**Exercises**
1. In the article on Utah's public lands, shorten the paragraph beginning "The federal government owns nearly half the land" and keep its main facts.
2. Translate this sentence from the article on Utah's public lands into Spanish: "Elected officials in several other Western states agree."
3. Update the article on Utah's public lands, starting with "The federal government owns" and going on through "Western states agree.", so that "grazing" becomes "ranching".

Land Grab or Land Rights? Utah Eyes Millions of Acres of Public Terrain.

Karin Brulliard / Washington Post

At stake is control of public lands in Western states, and conservationists fear increased efforts to roll back protections under the next Trump administration.

Redge Johnson stood at the fork in a rutted dirt road, gazing across an empty desert at a mammoth red rock butte. To the right curved a route that travelers in 4x4s or off-road vehicles could drive to reach one end of the formation. To the left was an alternate route, now blocked by a small sign: “Restoration Area No Vehicles.”

“This really torques me,” said Johnson, who leads the office that coordinates Utah’s public lands policy. “Why can’t we have both?”

The two tracks account for a few of the 317 miles of rugged roads that the federal Bureau of Land Management closed last year in this iconic landscape. But the anger underpinning Johnson’s question, shared by ranchers and off-road enthusiasts, is likely to fuel a lengthy battle over control of public lands in the American West.

Though the Supreme Court on Monday declined to hear a lawsuit filed by Utah that challenged the federal government’s ownership of one-third of the state’s terrain, public lands advocates are bracing themselves. They say the litigation — launched with a multimillion-dollar publicity campaign — was merely the opening salvo in an assertive new effort to roll back public lands protections at a time when federal courts, Congress and the White House may be friendlier than ever to the idea.

“The core of this land grab lawsuit is Utah wanting to rewrite history to have the authority to do more on lands within our state,” said Steve Bloch, legal director for the Southern Utah Wilderness Alliance. “They’ve moved the ball down the field.”

The federal government owns nearly half the land in 11 Western states, using it for recreation, grazing, mining, and oil and gas drilling. It owns an even greater proportion of land within Utah’s borders, a reality that leaders here have long complained deprives them of tax revenue and sovereignty. They contend the government has no right to indefinitely hold on to BLM land “unappropriated” for national parks, forests, monuments or other designations. Elected officials in several other Western states agree.

Stored dataset items

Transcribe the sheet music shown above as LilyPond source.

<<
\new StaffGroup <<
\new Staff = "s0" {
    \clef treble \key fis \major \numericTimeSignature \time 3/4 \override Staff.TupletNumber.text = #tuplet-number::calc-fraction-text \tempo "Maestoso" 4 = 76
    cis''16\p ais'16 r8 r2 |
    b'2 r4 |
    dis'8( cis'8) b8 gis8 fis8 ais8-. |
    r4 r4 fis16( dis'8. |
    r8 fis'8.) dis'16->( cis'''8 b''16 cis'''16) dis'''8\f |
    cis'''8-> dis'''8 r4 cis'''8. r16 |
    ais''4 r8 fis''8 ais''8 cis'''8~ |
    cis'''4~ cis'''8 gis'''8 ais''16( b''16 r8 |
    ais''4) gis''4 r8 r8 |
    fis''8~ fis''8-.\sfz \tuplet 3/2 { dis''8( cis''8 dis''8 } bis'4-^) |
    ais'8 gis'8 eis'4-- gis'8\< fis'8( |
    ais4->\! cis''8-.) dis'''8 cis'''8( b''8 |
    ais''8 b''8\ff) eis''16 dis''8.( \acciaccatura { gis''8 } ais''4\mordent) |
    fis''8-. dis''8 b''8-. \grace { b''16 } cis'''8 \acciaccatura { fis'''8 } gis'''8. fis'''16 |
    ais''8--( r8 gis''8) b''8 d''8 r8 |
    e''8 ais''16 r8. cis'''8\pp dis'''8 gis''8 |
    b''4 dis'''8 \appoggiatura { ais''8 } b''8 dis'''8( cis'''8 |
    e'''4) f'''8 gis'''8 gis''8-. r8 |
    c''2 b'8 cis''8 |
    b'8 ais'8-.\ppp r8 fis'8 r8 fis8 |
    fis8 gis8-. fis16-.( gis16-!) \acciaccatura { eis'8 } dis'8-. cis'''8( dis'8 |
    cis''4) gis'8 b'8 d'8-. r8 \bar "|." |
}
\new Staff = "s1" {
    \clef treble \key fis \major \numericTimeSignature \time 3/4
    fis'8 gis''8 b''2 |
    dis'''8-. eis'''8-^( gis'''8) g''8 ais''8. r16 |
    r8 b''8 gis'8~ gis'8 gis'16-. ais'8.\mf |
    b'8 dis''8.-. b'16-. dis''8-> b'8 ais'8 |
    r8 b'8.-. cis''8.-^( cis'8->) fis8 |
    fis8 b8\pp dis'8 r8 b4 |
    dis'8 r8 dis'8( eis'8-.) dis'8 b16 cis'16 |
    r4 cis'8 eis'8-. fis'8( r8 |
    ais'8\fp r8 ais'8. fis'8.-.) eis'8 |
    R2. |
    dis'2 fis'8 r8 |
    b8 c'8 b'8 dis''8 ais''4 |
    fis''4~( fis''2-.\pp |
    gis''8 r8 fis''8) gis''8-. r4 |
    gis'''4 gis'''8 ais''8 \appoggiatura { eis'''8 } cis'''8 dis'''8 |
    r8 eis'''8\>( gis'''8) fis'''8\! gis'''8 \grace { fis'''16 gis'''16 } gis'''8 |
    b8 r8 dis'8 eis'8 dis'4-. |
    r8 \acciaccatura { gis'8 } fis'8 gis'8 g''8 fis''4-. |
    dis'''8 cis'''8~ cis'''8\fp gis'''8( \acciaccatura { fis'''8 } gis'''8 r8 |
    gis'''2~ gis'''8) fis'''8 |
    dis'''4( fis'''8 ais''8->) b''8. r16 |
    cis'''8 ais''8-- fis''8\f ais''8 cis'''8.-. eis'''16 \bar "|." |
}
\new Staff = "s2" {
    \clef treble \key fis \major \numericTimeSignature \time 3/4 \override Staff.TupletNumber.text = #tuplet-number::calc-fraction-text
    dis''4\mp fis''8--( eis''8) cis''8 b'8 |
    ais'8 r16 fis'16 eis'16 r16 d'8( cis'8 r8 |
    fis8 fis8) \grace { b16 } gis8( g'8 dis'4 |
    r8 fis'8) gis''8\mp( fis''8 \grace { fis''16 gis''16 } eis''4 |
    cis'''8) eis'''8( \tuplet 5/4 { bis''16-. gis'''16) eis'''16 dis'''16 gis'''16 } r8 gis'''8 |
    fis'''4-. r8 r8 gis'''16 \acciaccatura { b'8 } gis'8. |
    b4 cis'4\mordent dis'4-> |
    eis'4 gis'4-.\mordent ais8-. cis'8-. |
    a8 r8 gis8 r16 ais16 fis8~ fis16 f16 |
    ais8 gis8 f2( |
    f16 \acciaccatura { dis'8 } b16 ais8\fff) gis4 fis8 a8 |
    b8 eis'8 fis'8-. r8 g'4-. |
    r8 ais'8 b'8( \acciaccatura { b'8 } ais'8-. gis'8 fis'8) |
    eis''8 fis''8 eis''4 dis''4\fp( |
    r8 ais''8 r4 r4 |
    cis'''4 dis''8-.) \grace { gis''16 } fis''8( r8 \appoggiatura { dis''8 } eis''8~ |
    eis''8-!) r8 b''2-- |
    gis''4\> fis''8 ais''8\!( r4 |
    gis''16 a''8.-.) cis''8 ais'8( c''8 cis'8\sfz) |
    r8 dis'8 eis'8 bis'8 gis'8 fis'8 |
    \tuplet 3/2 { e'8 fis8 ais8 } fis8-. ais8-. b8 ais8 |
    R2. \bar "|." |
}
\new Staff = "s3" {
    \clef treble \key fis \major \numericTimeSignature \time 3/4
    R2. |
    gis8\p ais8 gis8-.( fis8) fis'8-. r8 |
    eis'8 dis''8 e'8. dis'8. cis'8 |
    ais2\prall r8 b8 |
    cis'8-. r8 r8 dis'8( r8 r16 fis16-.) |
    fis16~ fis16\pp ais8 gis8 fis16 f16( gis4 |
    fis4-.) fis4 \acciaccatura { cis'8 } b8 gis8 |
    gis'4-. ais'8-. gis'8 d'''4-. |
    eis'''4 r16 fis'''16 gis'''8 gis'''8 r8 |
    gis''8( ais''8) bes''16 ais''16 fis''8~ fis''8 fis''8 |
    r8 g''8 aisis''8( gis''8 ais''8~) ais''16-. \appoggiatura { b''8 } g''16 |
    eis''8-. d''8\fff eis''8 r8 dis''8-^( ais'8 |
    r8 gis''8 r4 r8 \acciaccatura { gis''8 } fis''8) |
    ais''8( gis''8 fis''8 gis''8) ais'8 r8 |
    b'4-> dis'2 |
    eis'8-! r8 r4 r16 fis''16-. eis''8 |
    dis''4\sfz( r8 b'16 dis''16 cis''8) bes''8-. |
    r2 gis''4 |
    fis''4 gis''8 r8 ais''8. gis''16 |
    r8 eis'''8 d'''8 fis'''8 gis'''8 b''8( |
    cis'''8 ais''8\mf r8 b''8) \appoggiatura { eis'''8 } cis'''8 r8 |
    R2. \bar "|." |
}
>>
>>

**Responses by task**
1. The federal government owns almost half the land in 11 Western states and an even larger share in Utah. It uses the land for recreation, grazing, mining and drilling. Utah leaders say this costs them tax revenue and sovereignty. They argue the government cannot keep BLM land that is not set aside for parks, forests, monuments or similar uses. Officials in several other Western states agree.

2. Funcionarios electos de varios otros estados del Oeste están de acuerdo.

3.
The federal government owns nearly half the land in 11 Western states, using it for recreation, ranching, mining, and oil and gas drilling. It owns an even greater proportion of land within Utah’s borders, a reality that leaders here have long complained deprives them of tax revenue and sovereignty. They contend the government has no right to indefinitely hold on to BLM land “unappropriated” for national parks, forests, monuments or other designations. Elected officials in several other Western states agree.